Required tasks:
[a] In the passage on a digital dollar, restate everything from "Brainard didn’t specifically" down to "risks, she said.", changing "digital dollar" to "central bank digital currency".
[b] List the forms in which, according to the passage on a digital dollar, pandemic relief payments were delivered to households.
[c] State whether each statement agrees with the passage on a digital dollar, answering yes or no and quoting the deciding words: (i) Brainard specifically addressed cryptocurrencies. (ii) A Central Bank Digital Currency would be controlled by a central bank. (iii) Brainard spoke to the CoinDesk conference on Monday.
Document excerpt below:
“Today, the speed by which consumers and businesses can access the funds following a payment can vary significantly,” Brainard said in a web address to the CoinDesk conference Monday. “Advances in technology, including the use of distributed ledgers and smart contracts, may have the potential to fundamentally change the way in which payment activities are conducted.”
Although cryptocurrencies like bitcoin are digital, a Central Bank Digital Currency would be fundamentally different from current cryptos because it would still be controlled by a central bank rather than a decentralized computer network.
Brainard didn’t specifically address cryptocurrencies, but she noted “new forms of private money” may add risks to the financial system and potentially undermine consumer protections.
“In contrast, a digital dollar would be a new type of central bank money issued in digital form for use by the general public,” Brainard said. By introducing “safe” central bank currency, a CBDC would reduce such risks, she said.
The pandemic not only accelerated the migration to digital payments but also underscored the importance of access to timely and safe financial transactions, Brainard said: “While the large majority of pandemic relief payments moved quickly via direct deposits to bank accounts, it took weeks to distribute relief payments in the form of prepaid debit cards and checks to households who did not have up-to-date bank account information with the Internal Revenue Service.”
With a digital currency, those relief payments could be distributed “more quickly, cheaply, and seamlessly.”
End of Document excerpt.
Data section below:
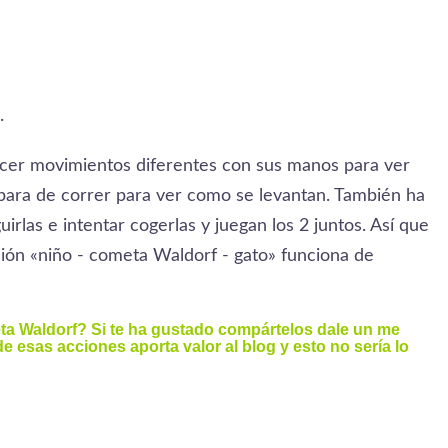
.
hacer movimientos diferentes con sus manos para ver
para de correr para ver como se levantan. También ha
irlas e intentar cogerlas y juegan los 2 juntos. Así que
ción «niño - cometa Waldorf - gato» funciona de
ta Waldorf? Si te ha gustado compártelos dale un me
 esas acciones aporta valor al blog y esto no sería lo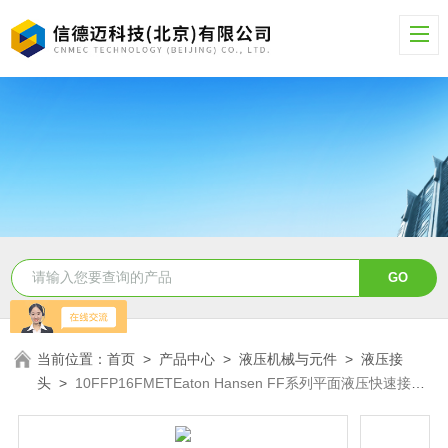
当前位置：
首页
>
产品中心
>
液压机械与元件
>
液压接
头
>
10FFP16FMETEaton Hansen FF系列平面液压快速接头
10FFP16FMET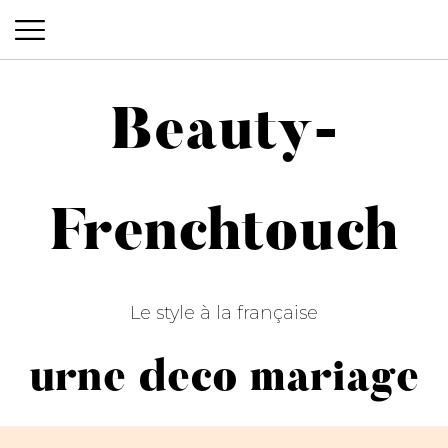
Beauty-
Beauty-Frenchtouch
Frenchtouch
Le style à la française
urne deco mariage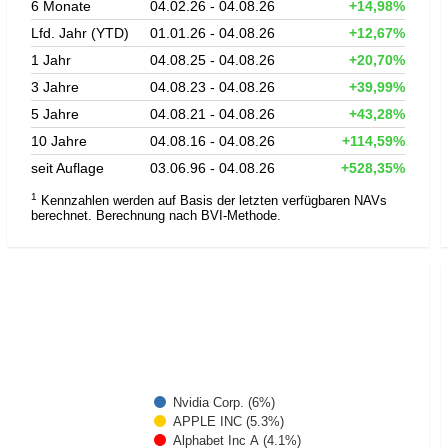
6 Monate
04.02.26 - 04.08.26
+14,98%
Lfd. Jahr (YTD)
01.01.26 - 04.08.26
+12,67%
1 Jahr
04.08.25 - 04.08.26
+20,70%
3 Jahre
04.08.23 - 04.08.26
+39,99%
5 Jahre
04.08.21 - 04.08.26
+43,28%
10 Jahre
04.08.16 - 04.08.26
+114,59%
seit Auflage
03.06.96 - 04.08.26
+528,35%
1
Kennzahlen werden auf Basis der letzten verfügbaren NAVs
berechnet. Berechnung nach BVI-Methode.
Nvidia Corp. (6%)
APPLE INC (5.3%)
Alphabet Inc A (4.1%)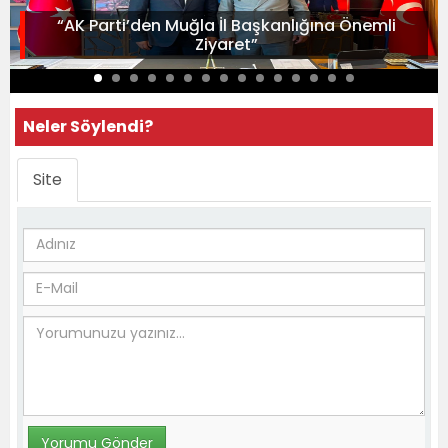
“AK Parti’den Muğla İl Başkanlığına Önemli
Ziyaret”
Neler Söylendi?
Site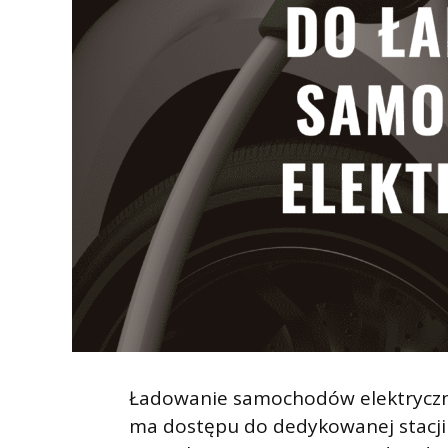
Ładowanie samochodów elektrycznyc
ma dostępu do dedykowanej stacji 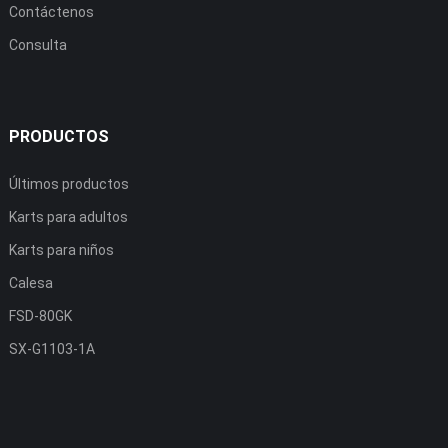
Contáctenos
Consulta
PRODUCTOS
Últimos productos
Karts para adultos
Karts para niños
Calesa
FSD-80GK
SX-G1103-1A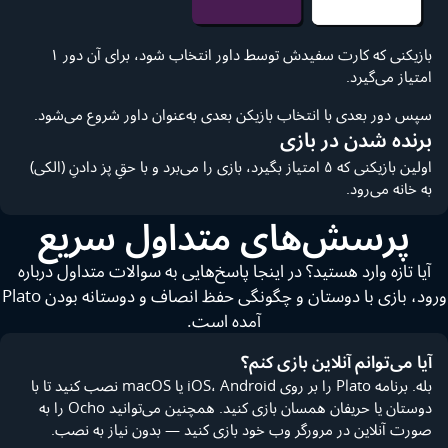
بازیکنی که کارت سفیدش توسط داور انتخاب شود، برای آن دور ۱
امتیاز می‌گیرد.
سپس دور بعدی با انتخاب بازیکن بعدی به‌عنوان داور شروع می‌شود.
برنده شدن در بازی
اولین بازیکنی که ۵ امتیاز بگیرد، بازی را می‌برد و با حقِ پز دادنِ (الکی)
به خانه می‌رود.
پرسش‌های متداول سریع
آیا تازه وارد هستید؟ در اینجا پاسخ‌هایی به سوالات متداول درباره
ورود، بازی با دوستان و چگونگی حفظ انصاف و دوستانه بودن Plato
آمده است.
آیا می‌توانم آنلاین بازی کنم؟
بله. برنامه Plato را بر روی iOS، Android یا macOS نصب کنید تا با
دوستان یا حریفان همسان بازی کنید. همچنین می‌توانید Ocho را به
صورت آنلاین در مرورگر وب خود بازی کنید — بدون نیاز به نصب.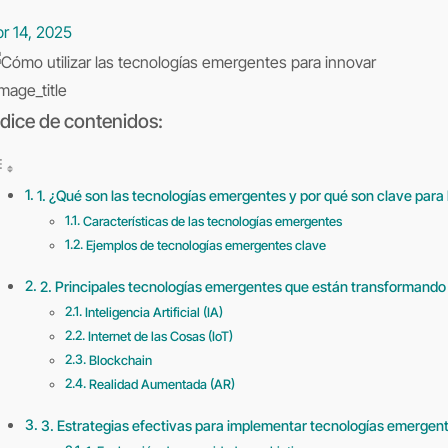
r 14, 2025
mage_title
ndice de contenidos:
1. ¿Qué son las tecnologías emergentes y por qué son clave para 
Características de las tecnologías emergentes
Ejemplos de tecnologías emergentes clave
2. Principales tecnologías emergentes que están transformando 
Inteligencia Artificial (IA)
Internet de las Cosas (IoT)
Blockchain
Realidad Aumentada (AR)
3. Estrategias efectivas para implementar tecnologías emergent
End of Data section.
Completed exercise:
[a]
Brainard didn’t specifically address cryptocurrencies, but she noted “new forms of private money” may add risks to the financial system and potentially undermine consumer protections.
“In contrast, a central bank digital currency would be a new type of central bank money issued in digital form for use by the general public,” Brainard said. By introducing “safe” central bank currency, a CBDC would reduce such risks, she said.

[b]
Direct deposits to bank accounts
Prepaid debit cards
Checks

[c]
(i) No: "Brainard didn’t specifically address cryptocurrencies"
(ii) Yes: "it would still be controlled by a central bank rather than a decentralized computer network"
(iii) Yes: "in a web address to the CoinDesk conference Monday"